Sir Winston Churchill, le héros de la Seconde Guerre Mondiale s’était déjà illustré lors du premier conflit planétaire. Il était alors ministre de l’Armement chargé notamment du ravitaillement en munition par la voie maritime. Au début du conflit, les deux camps se rendent coup pour coup sur terre mais aussi en mer. France, Royaume-Uni et Russie sont engagés dans une bataille mortelle contre l’Allemagne, l’Autriche-Hongrie et l’empire Ottoman. Dans les capitales européennes, on spécule sur l’entrée en guerre des américains auprès des leurs alliés européens. L’Amérique est devenu la première puissance mondiale et son soutien ferait le bonheur des alliés. Les États-Unis ont cependant choisi de rester neutre dans le conflit même s’ils fournissent secrètement des armes à l’Angleterre. Les allemands ont, eux, lancé les premiers et mythiques U-Boote qui feront tant de ravages durant les deux guerres. A Berlin, l’empereur Guillaume II sait que la neutralité des Américains ne durera pas éternellement et veut se débarrasser au plus vite des Britanniques pour éviter une alliance militaire entre les deux pays. Les U-Boot évitent ainsi de froisser les Etats-Unis en concentrant le feu sur les navires anglais.
A Londres, les intentions ne sont pas les mêmes. On sait que l’entrée en guerre des Etats-Unis est indispensable pour se sortir des premières tranchées qui commencent à se creuser sur le continent. Le Lusitania, qui continue de transporter des passagers à travers l’Atlantique, va servir de prétexte pour engager l’Amérique. Et un homme bien connu va jouer, déjà à cette époque, un rôle déterminant. Il s’agit de Winston Churchill. Dans les années 1910, il est ministre de l’Armement et s’occupe notamment du ravitaillement en munition par la mer. Dans ses mémoires sur la Seconde Guerre Mondiale, il évoque un parallèle entre l’attaque japonaise contre Pearl Harbor et une remarque que lui avait fait 30 ans plus tôt le ministre des Affaires Etrangères britannique Edward Grey : « Les Etats-Unis sont comme une gigantesque bouilloire. Une fois que le feu est allumé dessous, il n’y plus aucune limite à la puissance qu’elle peut générer». Dans son livre « Dead Wake », le journaliste du New York Times évoque ainsi le rôle de Churchill dans le torpillage allemand du Lusitania, non pas par son action mais par son inaction.
Dès son départ de New York le 1er mai 1915, le Lusitania semblait déjà destiné à un sort funeste.
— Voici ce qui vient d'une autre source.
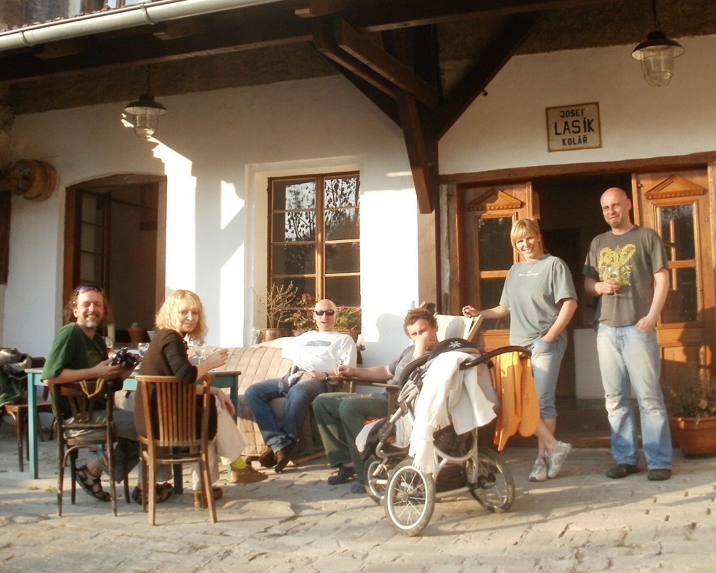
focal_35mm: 45
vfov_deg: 33.3
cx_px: 353
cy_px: 231
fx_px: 954
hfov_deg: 41.2
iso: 160
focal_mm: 6.3
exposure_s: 1/250
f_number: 3.5
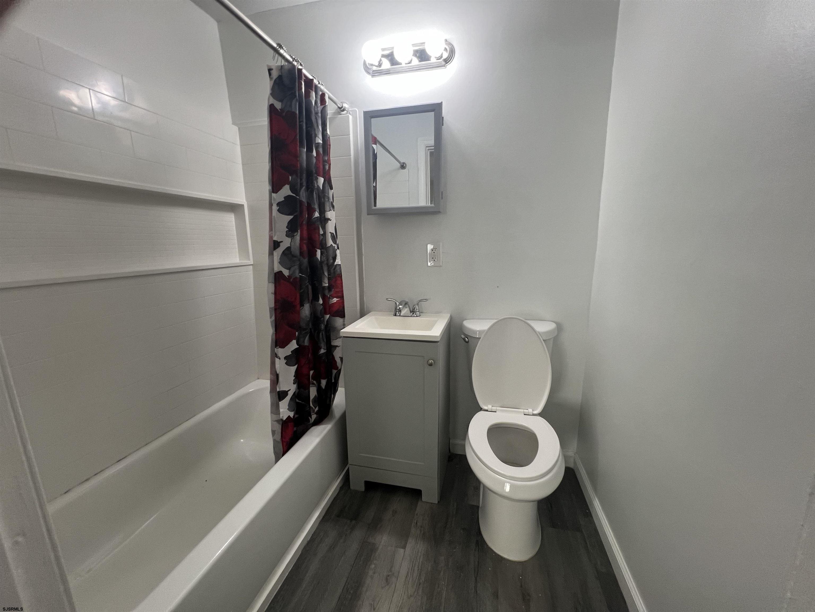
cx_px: 408
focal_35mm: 13
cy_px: 306
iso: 250
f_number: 1.8
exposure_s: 1/120
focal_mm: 1.57
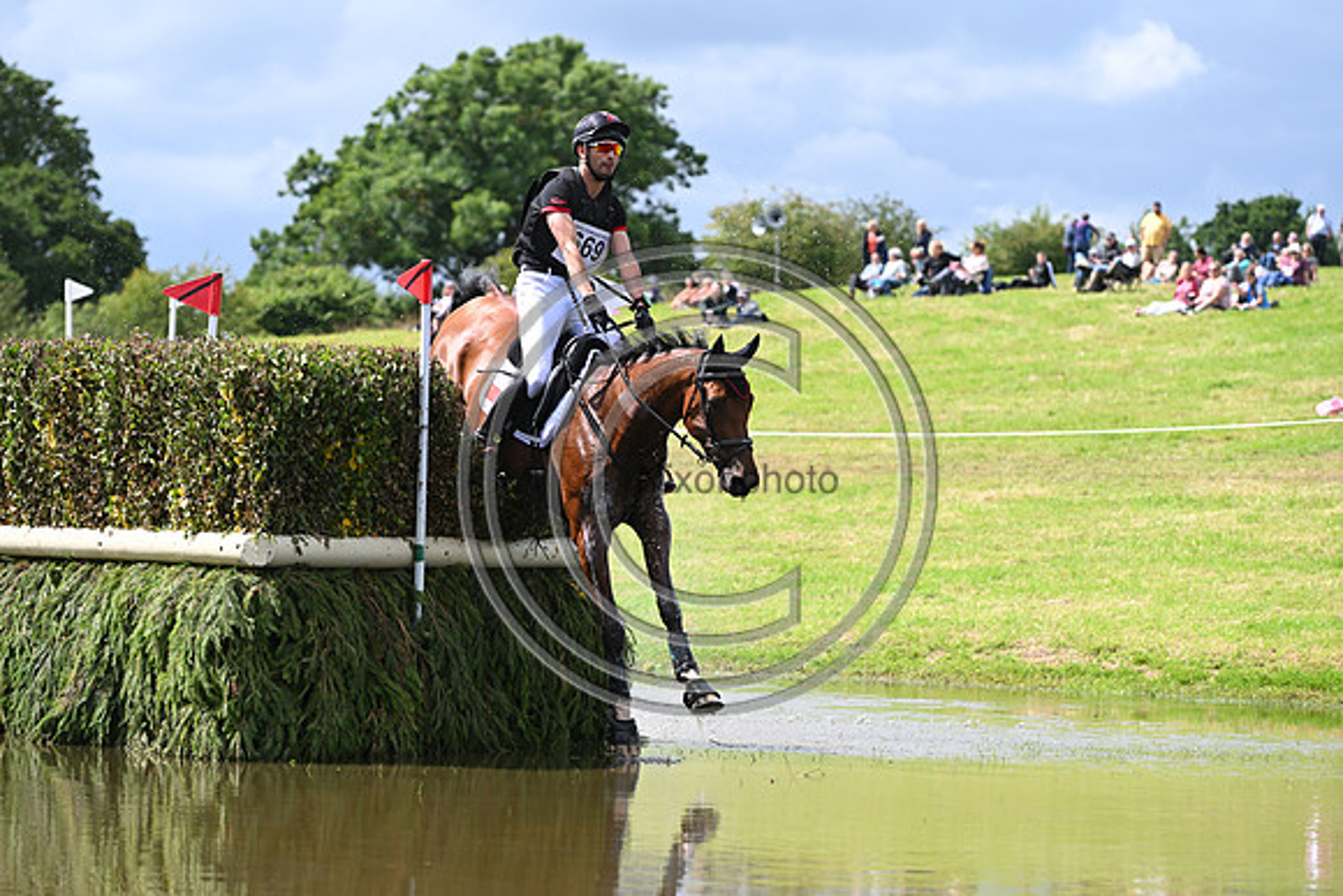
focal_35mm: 135
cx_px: 672
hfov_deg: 15.2
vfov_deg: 10.2
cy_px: 448
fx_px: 5037
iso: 250
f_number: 4.5
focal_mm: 135
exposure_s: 1/1250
Pour économiser du charbon, la plupart de ses chaudières sont inactives et ce paquebot très rapide et capable de semer des sous-marins, devient un lent navire sans protection, si ce n’est celle de la marine britannique. « Supposez qu’ils coulent le Lusitania avec des Américains à bord » questionne alors le roi britannique George V au conseiller spécial du président des Etats-Unis. « Un feu d’indignation traverserait alors l’Amérique et nous entrainerait probablement dans la guerre » lui répondit son interlocuteur.
Le 7 mai 1915, le U-Boot 20 rencontre le Lusitania au large de l’Irlande. Il ne lui reste qu’une seule torpille et elle percute le paquebot. La marine britannique n’est jamais intervenue ni même signalé au capitaine la présence d’un danger. Les Britanniques ferment les yeux. Au cœur du navire, les munitions prennent feu provoquant, à la surprise des Allemands, une seconde explosion, bien plus importante. C’est celle-ci qui fera couler le bateau et ses 1198 passagers. Les assaillants affirment respecter le droit de la guerre puisque des armes transitaient secrètement à son bord. Le Royaume-Uni dément et il faudra attendre l’ouverture des archives en 1972 pour confirmer que les Allemands étaient dans leur bon droit.
Mais la poudre s’étend jusqu’aux Etats-Unis où la mort des 128 ressortissants va créer un électrochoc. Les Allemands vont tout tenter pour éviter l’intervention américaine : le commandant du U-Boot est sanctionné et la guerre sous-marine s’interrompt en août 1915. Ce répit va permettre aux armes de transiter facilement par l’Atlantique, tandis que les immigrés européens aux Etats-Unis réclament désormais une intervention. En janvier 1917, la guerre s’éternise et l’Allemagne n’a pas d’autre choix que mettre fin à ces voyages incessants. L’ordre est donné de couler tous les navires. En avril 1917, le président américain Woodrow Wilson déclare la guerre à l’Allemagne. Sur les murs des villes américaines, l’appel à la mobilisation s’accompagne d’un large titre rouge écarlate : « Souvenez-vous du Lusitania !».